WHAT YOU SHOULD DO » Please write out the stretch from the start of the listing through the line containing "List each element's", both ends included, reproducing those lines exactly.

DATA SHOWN »
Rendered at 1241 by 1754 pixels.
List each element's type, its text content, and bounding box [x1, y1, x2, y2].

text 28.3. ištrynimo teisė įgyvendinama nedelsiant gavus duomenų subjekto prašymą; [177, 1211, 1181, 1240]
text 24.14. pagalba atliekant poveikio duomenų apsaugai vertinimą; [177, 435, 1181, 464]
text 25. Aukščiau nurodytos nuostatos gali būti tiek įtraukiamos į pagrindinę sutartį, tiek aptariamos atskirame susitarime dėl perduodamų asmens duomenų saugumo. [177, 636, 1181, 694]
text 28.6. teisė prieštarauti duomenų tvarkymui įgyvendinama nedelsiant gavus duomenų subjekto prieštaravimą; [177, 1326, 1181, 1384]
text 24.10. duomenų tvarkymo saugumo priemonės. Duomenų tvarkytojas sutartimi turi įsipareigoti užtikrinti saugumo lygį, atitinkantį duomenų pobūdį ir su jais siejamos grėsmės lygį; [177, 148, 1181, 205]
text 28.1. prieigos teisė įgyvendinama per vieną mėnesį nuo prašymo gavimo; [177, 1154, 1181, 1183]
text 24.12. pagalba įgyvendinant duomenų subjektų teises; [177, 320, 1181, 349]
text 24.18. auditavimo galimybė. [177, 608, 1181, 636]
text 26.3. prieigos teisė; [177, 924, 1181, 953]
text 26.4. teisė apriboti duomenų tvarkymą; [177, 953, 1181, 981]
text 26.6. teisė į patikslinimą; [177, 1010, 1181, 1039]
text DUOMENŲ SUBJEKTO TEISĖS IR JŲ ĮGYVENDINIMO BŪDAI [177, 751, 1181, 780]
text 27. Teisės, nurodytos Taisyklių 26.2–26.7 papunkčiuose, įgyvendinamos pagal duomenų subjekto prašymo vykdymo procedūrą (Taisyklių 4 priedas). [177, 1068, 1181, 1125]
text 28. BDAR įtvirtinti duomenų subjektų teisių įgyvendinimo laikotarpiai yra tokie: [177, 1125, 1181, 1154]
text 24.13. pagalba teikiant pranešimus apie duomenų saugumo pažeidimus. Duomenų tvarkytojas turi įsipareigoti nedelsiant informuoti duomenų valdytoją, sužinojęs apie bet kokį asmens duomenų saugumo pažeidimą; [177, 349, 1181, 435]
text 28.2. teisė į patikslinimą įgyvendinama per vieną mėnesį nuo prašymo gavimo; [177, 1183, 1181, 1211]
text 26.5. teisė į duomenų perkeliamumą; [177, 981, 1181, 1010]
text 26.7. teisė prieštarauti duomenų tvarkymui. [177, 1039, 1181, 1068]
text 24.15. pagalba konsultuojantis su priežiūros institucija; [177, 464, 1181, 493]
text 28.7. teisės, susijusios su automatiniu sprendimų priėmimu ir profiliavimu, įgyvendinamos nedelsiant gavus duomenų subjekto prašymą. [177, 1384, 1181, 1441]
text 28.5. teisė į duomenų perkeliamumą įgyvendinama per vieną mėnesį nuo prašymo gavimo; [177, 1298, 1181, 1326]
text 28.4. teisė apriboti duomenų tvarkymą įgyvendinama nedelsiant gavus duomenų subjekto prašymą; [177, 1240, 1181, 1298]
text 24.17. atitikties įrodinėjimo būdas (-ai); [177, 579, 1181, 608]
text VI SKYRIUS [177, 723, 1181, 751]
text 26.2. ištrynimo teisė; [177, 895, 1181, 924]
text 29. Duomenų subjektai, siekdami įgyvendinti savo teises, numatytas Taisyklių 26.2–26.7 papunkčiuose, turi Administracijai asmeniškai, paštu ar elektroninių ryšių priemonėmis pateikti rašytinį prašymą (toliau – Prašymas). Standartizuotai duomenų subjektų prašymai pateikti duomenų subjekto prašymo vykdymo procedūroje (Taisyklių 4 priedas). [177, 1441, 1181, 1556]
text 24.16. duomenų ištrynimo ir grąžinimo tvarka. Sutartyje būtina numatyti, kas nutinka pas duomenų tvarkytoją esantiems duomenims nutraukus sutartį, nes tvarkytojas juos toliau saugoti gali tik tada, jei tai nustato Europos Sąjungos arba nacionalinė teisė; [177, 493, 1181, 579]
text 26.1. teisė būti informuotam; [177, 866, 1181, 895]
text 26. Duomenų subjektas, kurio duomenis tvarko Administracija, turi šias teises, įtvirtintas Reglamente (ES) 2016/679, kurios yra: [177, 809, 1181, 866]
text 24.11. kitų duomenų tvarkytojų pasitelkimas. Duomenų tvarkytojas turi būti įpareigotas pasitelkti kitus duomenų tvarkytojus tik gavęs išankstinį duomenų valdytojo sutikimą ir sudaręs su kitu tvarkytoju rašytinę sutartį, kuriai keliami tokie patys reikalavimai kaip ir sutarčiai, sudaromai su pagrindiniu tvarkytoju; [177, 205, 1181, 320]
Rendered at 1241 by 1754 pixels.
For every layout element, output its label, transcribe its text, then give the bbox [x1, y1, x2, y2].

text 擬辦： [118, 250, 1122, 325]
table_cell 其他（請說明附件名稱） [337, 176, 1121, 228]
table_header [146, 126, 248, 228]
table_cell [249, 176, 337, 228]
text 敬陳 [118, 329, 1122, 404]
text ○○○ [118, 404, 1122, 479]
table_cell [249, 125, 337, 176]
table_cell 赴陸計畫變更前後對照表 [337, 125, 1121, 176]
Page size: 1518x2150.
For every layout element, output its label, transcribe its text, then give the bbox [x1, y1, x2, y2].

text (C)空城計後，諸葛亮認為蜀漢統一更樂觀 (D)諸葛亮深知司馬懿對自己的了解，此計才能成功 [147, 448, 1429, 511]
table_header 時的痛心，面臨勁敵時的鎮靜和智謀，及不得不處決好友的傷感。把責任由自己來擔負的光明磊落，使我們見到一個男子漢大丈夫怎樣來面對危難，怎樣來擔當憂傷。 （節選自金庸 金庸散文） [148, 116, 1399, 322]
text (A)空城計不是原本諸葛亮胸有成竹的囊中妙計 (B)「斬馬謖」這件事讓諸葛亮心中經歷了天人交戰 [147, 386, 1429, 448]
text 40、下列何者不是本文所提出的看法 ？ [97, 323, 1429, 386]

RESULT OF THIS TASK »
Rendered at 1241 by 1754 pixels.
List each element's type, its text content, and bounding box [x1, y1, x2, y2].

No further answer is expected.